ABSTRACT

INTRODUCTION Recently, a number of studies of the analogical abilities of young children have challenged the generally accepted notion that reasoning by analogy is a developmentally sophisticated skill. This notion arose from two sources: from the performance of children in intelligence tests such as the StanfordBinet, and from the theoretical work of Piaget (Inhelder and Piaget 1958; Piaget, Montangero and Billeter 1977). Piaget proposed that analogical reasoning was the hallmark of formal operational thinking, emerging in early adolescence, and a large body of work has found evidence apparently consistent with this developmental position (e.g. Gallagher and Wright 1977; Levinson and Carpenter 1974; Lunzer 1965; Sternberg and Nigro 1980).
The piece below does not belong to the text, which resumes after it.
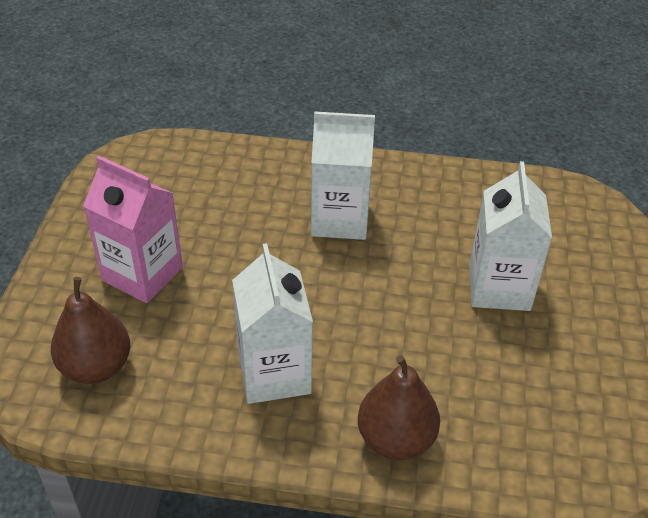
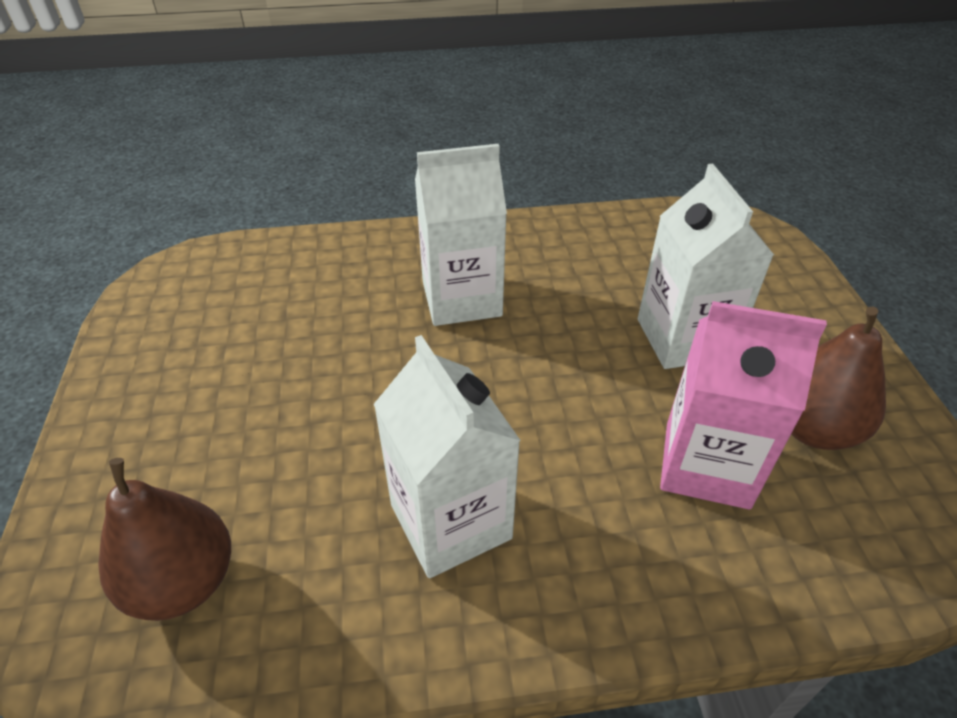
camera: 15 degrees left, 0 degrees up
(142, 274) = (222, 424): pink carton -> pink carton (706, 465)
(396, 439) = (652, 575): brown pear -> brown pear (812, 428)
More recently, however, studies of problem solving by analogy

(Brown and Kane 1988; Brown, Kane and Echols 1986; Brown, Kane and Long 1989; Holyoak, Junn and Billman 1984), of the use of analogy in learning tasks such as reading and spelling (Goswami 1986, 1988a, 1988b), and even of performance in the difficult “item” or classical (a:b::c:d) analogies used in intelligence testing (Alexander, Wilson, White and Fuqua 1987; Goswami, 1989; Goswami and Brown 1990) have provided evidence against the notion that very young children are unable to reason by analogy.